Pizza Delivery Business Take Extra Precautions After Driver Killing

Food-delivery businesses in some areas are taking precautions and rewriting policies to ensure the safety of their deliverers following the abduction and killing of a deliveryman in Fredericksburg.

Yong Hui Zhang, 24, was declared missing last week when he didn't return from making deliveries for his parents' restaurant, China Express.

His body was found in Sussex County days later. Officials said he died from a stab wound to the chest. Authorities think that Zhang was attacked at a vacant apartment after going to make a delivery there. Suspects Jermaine Montgomery, 34, and Marcey White, 36, are charged with abduction, carjacking, credit-card theft and conspiracy and prosecutors are considering how to charge the suspects in the slaying.

The Spotsylvania Sheriff's Office said it has documented five delivery robberies since July 1, 2007, all of which stemmed from deliveries called in to a fictitious address. Fredericksburg police say the recent incident is the only delivery robbery there in the past year. Richmond police say out of 293 reported robberies of individuals this year, about nine involved a food-delivery person.

Though attacks on food deliverers aren't widespread, businesses in Richmond and Fredericksburg aren't taking any chances. "The day we found out about what happened, my mom said we're not delivering past 9 p.m.," said 16-year-old Wo Chan, who runs errands and makes deliveries for family-owned Fortune Gourmet, a Chinese restaurant in downtown Fredericksburg. Others are limiting delivery areas, telling drivers not to carry more than $20 on deliveries and talking about having deliverers carry pepper spray for protection.

Domino's Pizza drivers must make a safety callback to any new customers or people placing a call by cell phone. They have to get an answer and a confirmation that it is a legitimate order before they can leave the building, said John Minick, who oversees safety for Domino's.

If a deliverer finds himself or herself in a situation where they are being asked to hand over their money, Domino's policy is no resistance. "It's a simple policy; they honor the demands of the robber," Minick said.

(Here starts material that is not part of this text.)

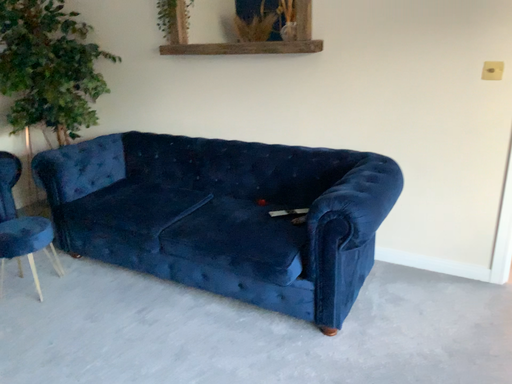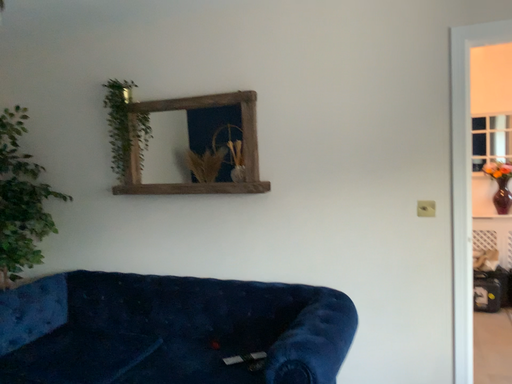
Question: Which way did the camera rotate in the video?

Choices:
 (A) rotated upward
 (B) rotated downward

Answer: (A)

"Statistics show there is less of a chance of injury that way." Police and restaurant managers make many of the same recommendations on how to reduce the odds of being robbed. Sgt. John Garcia, who runs the detective squad at a south Richmond precinct, recommends that businesses make sure they get a phone number, a complete name and a correct address when taking orders, and refuse to deliver food to intersections or other outdoor areas.

"Typically, what we see is they will demand whatever the product is and whatever money they're carrying," Garcia said. Nine out of 10 times, he said, a robber brandishes a weapon or implies that there is one. If a driver arrives at a house that looks abandoned or run-down, Garcia said, they should obey their instincts and drive to a safe place and try calling the customer again.

A would-be robber probably won't answer the phone. Joy Garden has operated for 50 years on Broad Street in Richmond as a dine-in Chinese restaurant. Manager Mark Sin said drivers there deliver an average of seven or eight orders a night in midtown and downtown neighborhoods.

"We always recommend the driver observe before you get out of the car. If it doesn't feel right, don't deliver. Just take off. ... It can happen anywhere, in a safe place or dangerous place."